Description of the LLM-N-Gram Repetition Filter (MaxCompute) component - Platform For AI

You can use the LLM-N-Gram Repetition Filter (MaxCompute) component of Platform for AI (PAI) to preprocess the text data that is used to train large language models (LLMs). The component filters texts based on the repetition ratio of character-level or word-level N-Grams.

Limits

You can use the LLM-N-Gram Repetition Filter (MaxCompute) component based only on the resources of MaxCompute.

Algorithm description

The LLM-N-Gram Repetition Filter (MaxCompute) component moves an N-character window across a text to generate sequences of N characters or words. Each sequence is called an N-gram. The component calculates the frequency of each N-gram and then calculates the repetition ratio by using the following formula: Cumulative frequency of N-grams that occur more than once/Total frequency of all N-grams. This allows the component to filter texts based on the repetition ratio.

If the N-grams are sequences of words, the component converts all words to lowercase before calculating the repetition ratio.

Configure the component

You can configure the parameters of the LLM-N-Gram Repetition Filter (MaxCompute) component in Machine Learning Designer.

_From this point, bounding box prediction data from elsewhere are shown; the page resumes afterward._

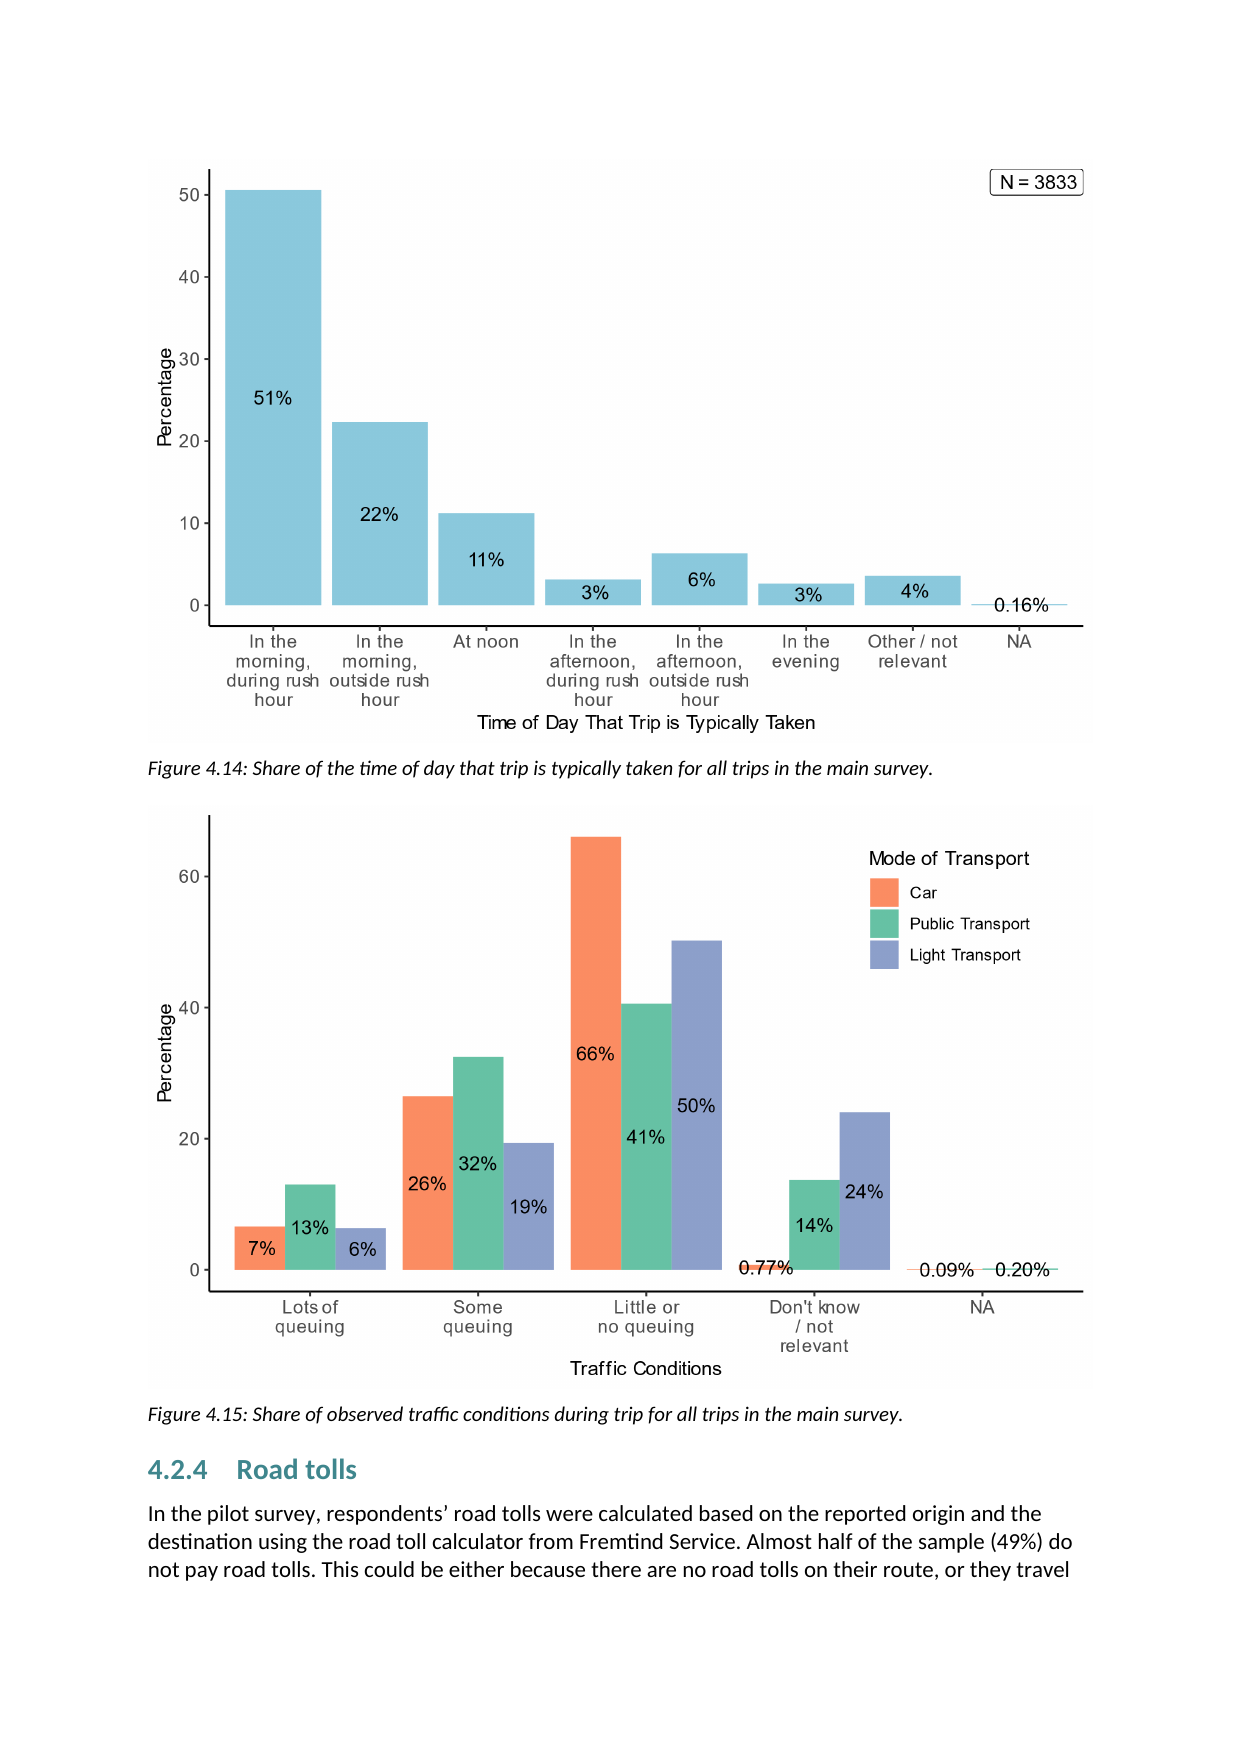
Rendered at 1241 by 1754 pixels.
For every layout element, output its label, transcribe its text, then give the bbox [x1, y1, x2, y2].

picture [147, 159, 1093, 743]
subtitle Road tolls [148, 1451, 1092, 1487]
text Figure 4.13: Share of observed traffic conditions during trip for all trips in the main survey. [148, 1401, 1092, 1426]
picture [147, 805, 1093, 1389]
text Figure 4.12: Share of the time of day that trip is typically taken for all trips in the main survey. [148, 755, 1092, 780]
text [148, 1499, 1092, 1583]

The following table describes the parameters.

Tab	Parameter	Required	Description	Default value
Fields Setting	Select Target Column	Yes	The columns that you want to process. You can select multiple columns.	N/A
	Whether to Filter with Character-level N-Gram Repetition Ratio	No	Length N: the length of the N-gram. Minimum Ratio Value: Valid values: 0.0 to 1.0. Texts whose repetition ratio is smaller than this value are filtered out. Maximum Ratio Value: Valid values: 0.0 to 1.0. Texts whose repetition ratio is greater than this value are filtered out.	N/A
	Whether to Filter with Word-level N-Gram Repetition Ratio	No	Text Separator: the delimiter that is used to split the text into words. Default value: space (" "). Enclose the delimiter in double quotation marks (""). Length N: the length of the N-gram. Minimum Ratio Value: Valid values: 0.0 to 1.0. Texts whose repetition ratio is smaller than this value are filtered out. Maximum Ratio Value: Valid values: 0.0 to 1.0. Texts whose repetition ratio is greater than this value are filtered out.	N/A
	Output table lifecycle	No	The value must be a positive integer. Unit: days. Default value: 28. The temporary table generated by this component is recycled after 28 days.	28
Tuning	Number of CPUs per instance of map task	No	The number of CPUs for each instance of a map task. Valid values: 50 to 800.	100
	The memory size per instance of map task	No	The memory size of each instance of a map task. Unit: MB. Valid values: 256 to12288.	1024
	The maximum size of input data for a map	No	The maximum amount of data that each instance of a map task can process. You can use this parameter to control the size of the input data. Unit: MB. Valid values: 1 to Integer.MAX_VALUE.	256

References

For information about Machine Learning Designer components, see Overview of Machine Learning Designer.